Robin Miller
18th Century French Royal Furniture
Summary
An intimate survey of exquisite French furniture from the 18th century, showcasing pieces made for French royalty, including Louis XV and Louis XVI, that also follows the transition of styles from opulent Baroque to curvaceous Rococo and finally to the restrained elegance of Neoclassical.
Robin Miller
Robin Miller is a dealer and consultant in fine antique furniture and decorative arts since 1989. In the 1980s, she attended Christie’s Fine Arts course where Patrick Bade was one of her tutors. She went on to work at Sotheby’s in New York. Robin also managed her family’s architectural woodworking company, William Somerville, Inc., and antique furniture restoration company, D. Miller Restorers, Inc., until early 2020. She was an adjunct lecturer at both Parson’s School of Design and NYU School of Business and Professional Studies and has guest lectured at Christie’s Education.

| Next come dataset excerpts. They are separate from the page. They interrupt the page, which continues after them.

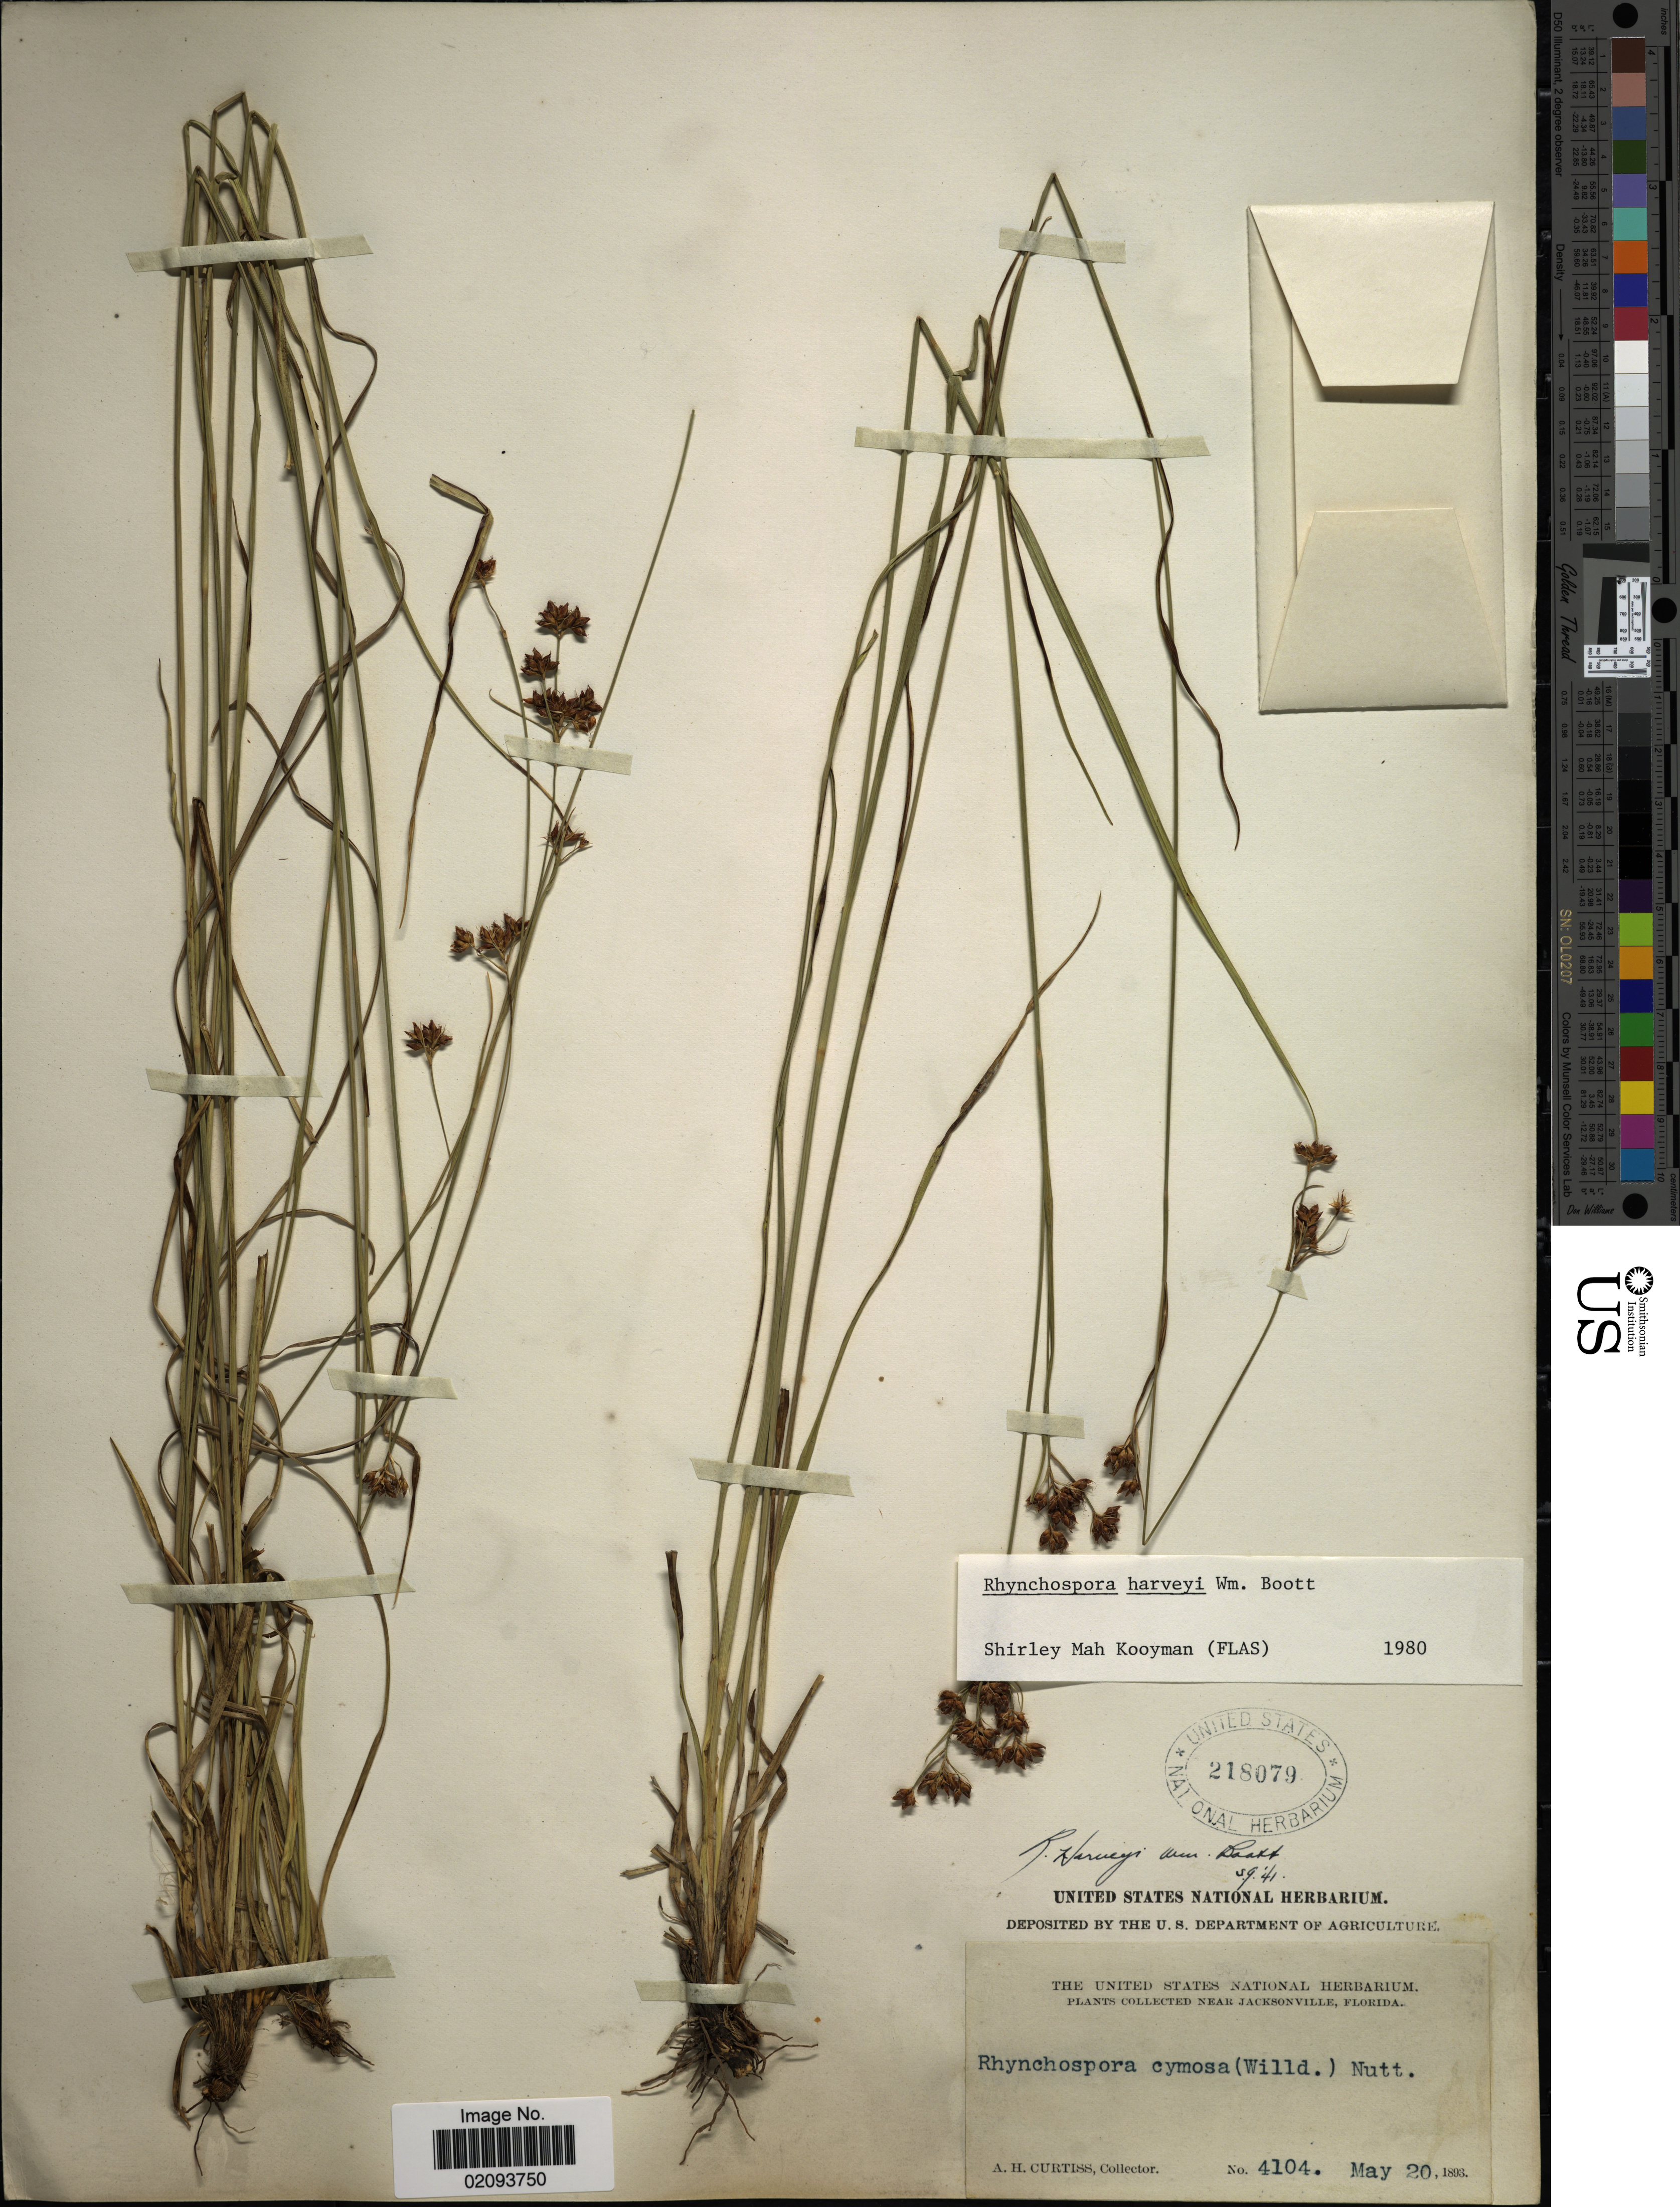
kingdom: Plantae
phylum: Tracheophyta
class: Liliopsida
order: Poales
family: Cyperaceae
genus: Rhynchospora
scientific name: Rhynchospora harveyi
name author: W. Boott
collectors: A. H. Curtiss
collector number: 4104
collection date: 1893-05-20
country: United States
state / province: Florida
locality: Near Jacksonville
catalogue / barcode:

To become a cabinetmaker, it was years and years of arduous work, and you learnt it on the job. The only way you usually got in was to be the son of a cabinetmaker, or to come from that family.
In America it was very popular amongst Washington and Jefferson and the diplomats, and so a lot of it really came and was exported through the diplomatic trade. But then when you had the sales in the 1790s in Paris to sell off the royal furniture, that’s really when it left for England and the United States.